SELECTED EXTRACT.
==================================================
Anyone had experience with monthly injections of Xolair? It is a treatment now approved for ‘off label’ use for chronic hives. Previously approved and usually used as anti rejection drug following organ transplants.
My allergist recommends it. I am 70, otherwise in fine health, had miserable hives 3 months.
I appreciate any thoughts.
-Bess
Hivesguy says
Hello, Bess.
I’m sorry to hear of your hives. Xolair (also referred to as Immunoglobulin-E therapy, IgE therapy, or Omalizumab) has been used by some people on this forum. Some have reported relief, while others have reported little relief. It does have some risks and side effects. I was never willing to try it myself, but that doesn’t mean it won’t help. Just be sure to talk to your doctor about the side effects, and then you can evaluate whether you think it’s worth it. Hopefully someone will chime in with their experience. Thanks for your post, and I hope you get well soon.
Anonymous says
Hi Bess,
I am a 44 year old female that has been experiencing hives since March 2015. My allergist recommended the Xolair shot and it has worked well in conjunction with OTC allergy meds..I recieve 2injection in each arm every 3-4 weeks..It takes some Individuals longer to heal than others. I was a miserable person until I started the shots.. I’m still getting them and hopefully I am cured real soon. I hope my experience with the shot helps your decision to try it.
JIM says
FOR $2500 PER SHOT AND CARRY AN EPI PIN THE REST OF YOUR LIFE. NOT FOR ME. I HAD ONE AND HAD NO CHANGE. FOR THAT AMOUNT OF MONEY I WOULD THINK I SHOULD HAVE FOUND THE FOUNTAIN OF YOUTH AND COULD BE 25 AGAIN.
Marcia Hildreth McGrath says
My son (aged 30) just got one last Thursday (Dec. 31, 2015). So far, he has noticed no change. It was recommended that he get one more next month whether shot #1 seems to work or not. The Dr. (a close family friend) said that sometimes relief kicks in after the 2nd shot. He also said the side effects, including increased risk of cancer, are minimal, and that no one in his practice (which has at least 4 Dr.s) has ever even had to use the epi pin. He said in the 10+ years that the shot has been used, the cancer scare seems to be, at least so far, not proving to be true.
==================================================
SUPPLIED INFORMATION.
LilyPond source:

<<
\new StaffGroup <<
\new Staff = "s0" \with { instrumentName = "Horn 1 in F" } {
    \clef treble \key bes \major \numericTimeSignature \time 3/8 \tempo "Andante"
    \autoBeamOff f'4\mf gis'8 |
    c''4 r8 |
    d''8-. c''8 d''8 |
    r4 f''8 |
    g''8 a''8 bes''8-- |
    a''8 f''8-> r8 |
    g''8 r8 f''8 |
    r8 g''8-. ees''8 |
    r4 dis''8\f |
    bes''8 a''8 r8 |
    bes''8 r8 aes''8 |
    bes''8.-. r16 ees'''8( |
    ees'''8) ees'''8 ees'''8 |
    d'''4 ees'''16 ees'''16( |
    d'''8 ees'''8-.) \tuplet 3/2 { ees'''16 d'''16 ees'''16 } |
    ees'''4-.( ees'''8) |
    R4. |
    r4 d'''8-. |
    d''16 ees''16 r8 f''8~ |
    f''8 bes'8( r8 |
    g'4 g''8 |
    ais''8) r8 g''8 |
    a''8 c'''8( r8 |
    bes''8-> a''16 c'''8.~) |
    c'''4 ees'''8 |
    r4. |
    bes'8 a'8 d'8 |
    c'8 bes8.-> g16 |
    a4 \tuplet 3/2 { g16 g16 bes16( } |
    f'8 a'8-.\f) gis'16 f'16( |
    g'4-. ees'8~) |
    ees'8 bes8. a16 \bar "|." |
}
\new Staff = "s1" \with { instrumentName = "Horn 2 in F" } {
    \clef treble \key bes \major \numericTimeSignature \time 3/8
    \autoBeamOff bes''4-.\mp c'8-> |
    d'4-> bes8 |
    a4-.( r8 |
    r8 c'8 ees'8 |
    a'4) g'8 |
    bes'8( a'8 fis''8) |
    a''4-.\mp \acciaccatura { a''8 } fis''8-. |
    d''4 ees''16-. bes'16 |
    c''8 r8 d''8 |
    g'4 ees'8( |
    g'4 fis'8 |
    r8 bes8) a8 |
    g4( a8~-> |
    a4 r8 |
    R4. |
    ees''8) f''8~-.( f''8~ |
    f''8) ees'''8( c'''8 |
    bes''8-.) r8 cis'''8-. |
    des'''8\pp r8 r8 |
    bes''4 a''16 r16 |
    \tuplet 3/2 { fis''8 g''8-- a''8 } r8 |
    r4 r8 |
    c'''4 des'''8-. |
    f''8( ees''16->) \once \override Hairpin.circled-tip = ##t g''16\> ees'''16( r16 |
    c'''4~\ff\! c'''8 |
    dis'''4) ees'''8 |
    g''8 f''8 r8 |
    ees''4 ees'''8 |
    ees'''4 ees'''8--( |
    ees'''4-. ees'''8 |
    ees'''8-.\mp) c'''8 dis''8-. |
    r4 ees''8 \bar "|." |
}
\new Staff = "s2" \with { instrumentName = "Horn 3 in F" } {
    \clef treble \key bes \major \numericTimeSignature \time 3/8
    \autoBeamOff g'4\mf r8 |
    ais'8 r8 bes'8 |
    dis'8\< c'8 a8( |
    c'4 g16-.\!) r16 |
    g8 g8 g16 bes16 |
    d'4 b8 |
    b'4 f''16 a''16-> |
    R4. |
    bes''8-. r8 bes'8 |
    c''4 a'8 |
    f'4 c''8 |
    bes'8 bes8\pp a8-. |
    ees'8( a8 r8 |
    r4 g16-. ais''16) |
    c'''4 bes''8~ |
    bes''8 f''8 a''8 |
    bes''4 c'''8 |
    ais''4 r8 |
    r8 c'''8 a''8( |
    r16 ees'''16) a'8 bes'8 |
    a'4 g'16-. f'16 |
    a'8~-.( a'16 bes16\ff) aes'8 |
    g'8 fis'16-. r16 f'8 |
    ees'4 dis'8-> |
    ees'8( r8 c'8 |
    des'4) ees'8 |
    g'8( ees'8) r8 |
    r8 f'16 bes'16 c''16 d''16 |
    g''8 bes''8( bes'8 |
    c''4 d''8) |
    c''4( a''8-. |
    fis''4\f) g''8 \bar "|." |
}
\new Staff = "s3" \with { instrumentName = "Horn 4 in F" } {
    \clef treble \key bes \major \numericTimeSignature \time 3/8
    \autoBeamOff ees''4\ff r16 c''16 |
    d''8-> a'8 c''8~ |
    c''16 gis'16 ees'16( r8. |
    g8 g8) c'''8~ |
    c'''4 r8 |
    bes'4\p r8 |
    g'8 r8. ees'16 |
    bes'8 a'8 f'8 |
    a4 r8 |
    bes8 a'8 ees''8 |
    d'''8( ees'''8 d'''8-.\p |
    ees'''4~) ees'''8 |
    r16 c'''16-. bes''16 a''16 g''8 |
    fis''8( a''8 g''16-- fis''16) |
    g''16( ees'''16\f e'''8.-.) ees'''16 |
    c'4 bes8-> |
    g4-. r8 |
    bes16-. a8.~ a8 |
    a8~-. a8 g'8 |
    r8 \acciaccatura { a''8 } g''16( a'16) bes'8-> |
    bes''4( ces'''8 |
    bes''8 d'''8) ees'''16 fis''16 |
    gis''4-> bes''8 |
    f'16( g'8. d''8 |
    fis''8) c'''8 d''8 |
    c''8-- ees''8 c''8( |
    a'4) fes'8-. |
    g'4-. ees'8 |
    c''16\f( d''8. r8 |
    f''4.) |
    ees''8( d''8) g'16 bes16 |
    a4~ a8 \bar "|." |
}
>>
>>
==================================================
TASKS TO COMPLETE.
1 - In the forum thread about Xolair, what price per shot does the commenter JIM give?
2 - Reproduce the part of the Xolair thread starting at "I’m sorry to" and ending at "get well soon.".
Answer using only the text, not the records.

EXERCISE ANSWERS.
1 - $2500 per shot.

2 -
I’m sorry to hear of your hives. Xolair (also referred to as Immunoglobulin-E therapy, IgE therapy, or Omalizumab) has been used by some people on this forum. Some have reported relief, while others have reported little relief. It does have some risks and side effects. I was never willing to try it myself, but that doesn’t mean it won’t help. Just be sure to talk to your doctor about the side effects, and then you can evaluate whether you think it’s worth it. Hopefully someone will chime in with their experience. Thanks for your post, and I hope you get well soon.